Artificial intelligence tools show promise as a mental health resource but may also pose major safety concerns, according to research from the University of Southern California’s Viterbi School of Engineering released Tuesday.
The new USC study suggests that all the large language models (LLMs) they tested showed “strong performance in general communication, receiving high ratings for overall quality, empathy and specificity from the mental health professionals who evaluated the responses.” However, the LLMs tested by the USC researchers were flagged for “providing varying levels of unauthorized medical advice,” which raises “significant” safety concerns.
LLMs are AI systems that can understand and produce human language by processing huge swaths of text data, accordingto IBM. Some commonly reported issues among all of the LLMs include overgeneralization, making unsubstantiated assumptions and providing users unnecessary feedback, the study suggests.
Google’s Gemini 1.5 Pro was most frequently flagged for “lacking empathy or emotional attunement,” according to the study.

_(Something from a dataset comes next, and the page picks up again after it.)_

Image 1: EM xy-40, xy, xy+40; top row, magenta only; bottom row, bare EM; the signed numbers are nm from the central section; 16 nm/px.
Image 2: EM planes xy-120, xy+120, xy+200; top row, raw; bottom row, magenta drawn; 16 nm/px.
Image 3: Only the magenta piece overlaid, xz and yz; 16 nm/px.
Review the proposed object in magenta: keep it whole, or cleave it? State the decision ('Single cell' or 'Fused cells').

Meanwhile, Meta’s Llama 3.3 was most frequently flagged for providing users “unauthorized” health advice, per the report.

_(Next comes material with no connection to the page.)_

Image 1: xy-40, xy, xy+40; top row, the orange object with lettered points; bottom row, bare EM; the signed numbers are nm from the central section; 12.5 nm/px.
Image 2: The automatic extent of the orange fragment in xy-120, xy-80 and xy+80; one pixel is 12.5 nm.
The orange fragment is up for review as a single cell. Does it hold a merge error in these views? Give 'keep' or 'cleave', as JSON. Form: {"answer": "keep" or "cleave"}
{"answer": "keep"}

OpenAI‘s GPT-4 was commonly flagged for offering users “unconstructive feedback and showing little personalization or relevance to the patient’s specific situation,” the study found.

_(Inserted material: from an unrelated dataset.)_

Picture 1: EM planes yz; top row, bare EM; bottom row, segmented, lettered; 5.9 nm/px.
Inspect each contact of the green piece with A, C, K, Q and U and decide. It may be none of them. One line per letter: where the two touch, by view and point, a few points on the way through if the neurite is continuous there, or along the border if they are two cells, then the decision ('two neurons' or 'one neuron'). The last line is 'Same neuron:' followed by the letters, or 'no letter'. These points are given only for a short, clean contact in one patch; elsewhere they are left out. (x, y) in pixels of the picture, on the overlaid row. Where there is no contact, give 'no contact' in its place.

“Other patterns observed to be unintentionally judgmental, like calling a behavior ‘not normal,’ or giving apathetic responses, when models were stress-tested,” according to the report. “The team also found that when asked to grade their own performance, AI judges were unreliable, as they consistently overestimated their own performance and missed safety risks that human experts easily identified.”
The study’s release comes as many Americans have recently been increasingly turning to AI tools such as chatbots when seeking mental health advice and information. A November 2025 study in JAMA Network Open found that 13.1% of U.S. adolescents and young adults aged 12 to 21 years said they use generative AI for mental health advice.
Some experts previously told the Daily Caller News Foundation that while utilizing AI programs as a mental health resource is affordable and can help patients access information efficiently, it may also result in major issues, such as providing users with biased data.